Lowe: Scripps Still Thinking Spanish

E.W. Scripps Co.’s purchase of Great American Country won’t scuttle the company’s plans to eventually launch a Spanish-language cable network, CEO Ken Lowe told Wall Street analysts Thursday.

During a conference call on third-quarter earnings, Lowe was basically asked whether Scripps Networks would abandon its effort to create a Hispanic network. The issue came in the midst of questions about Scripps’ purchase of country-music-video network GAC from Jones Media Networks Ltd.

“No, we have not in any way given up on the whole Hispanic initiative,” Lowe said. “As we’ve said, from time to time, we’re just cautiously looking at what is about a 12 million- to 13 million-household marketplace and how the best way to attack that might be.”

Lowe added that Scripps, “before we get into maybe officially launching a Hispanic network, is testing the programming right now through syndicated programming on broadcast-television stations serving Hispanic markets. So [it is] still very much an alive initiative, and it’s still an area we have a great deal of passion about. Now it’s more in test-mode model, and as we ramp it up, you’ll hear more about that in the future.”

Scripps officials maintained that GAC strategically fits well with its portfolio of lifestyle networks, which includes Home & Garden Television, Food Network, Do It Yourself and Fine Living, along with Shop at Home.

Frank Gardner, chairman of Scripps Networks, said the company is buying GAC because “we’ve found a reasonably valued cable network with a widely recognized brand that provides us with the immediate entrée to 34 million television households.”

Back in 1997, Scripps’ purchase of 56% of Food from Belo Corp. amounted to more than $8 per subscriber, according to Gardner.

“If all goes as planned, we’ll be paying about $4 per sub for GAC,” he added. “So at that valuation, we think there’s a lot of potential for a very attractive return.”

He added that there won’t be any radical changes in GAC’s format.

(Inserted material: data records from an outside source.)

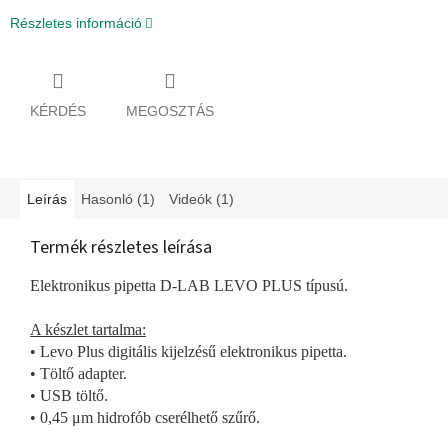
Részletes információ
KÉRDÉS
MEGOSZTÁS
Leírás
Hasonló (1)
Videók (1)
Termék részletes leírása
Elektronikus pipetta D-LAB LEVO PLUS típusú.
A készlet tartalma:
• Levo Plus digitális kijelzésű elektronikus pipetta.
• Töltő adapter.
• USB töltő.
• 0,45 μm hidrofób cserélhető szűrő.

What Scripps will do is try to add to and improve the long-form lifestyle programming that’s also on the channel, citing “the rich potential for all sorts of related lifestyle programming that we believe can hit home with much of middle America.”

Scripps envisions GAC as a network built around the country format “but complimented by some high-quality, Americana-themed programming that you just can’t find anywhere else on the TV dial today,” according to Gardner.

“We’re talking about a Who’s Who of the best of all of the country-music artists with a good dose of Mom, the American flag and apple pie thrown in,” he added.

For the third quarter, Scripps’ cable networks posted a strong performance. Total revenue at Scripps Networks was up 38% to $168 million. Ad revenue increased 33% year-over-year to $128 million, while affiliate-fee revenue jumped 58% to $37.1 million.

Officials said that annualized operating losses at GAC will reduce Scripps Networks’ segment profits by $5 million-$10 million in 2005.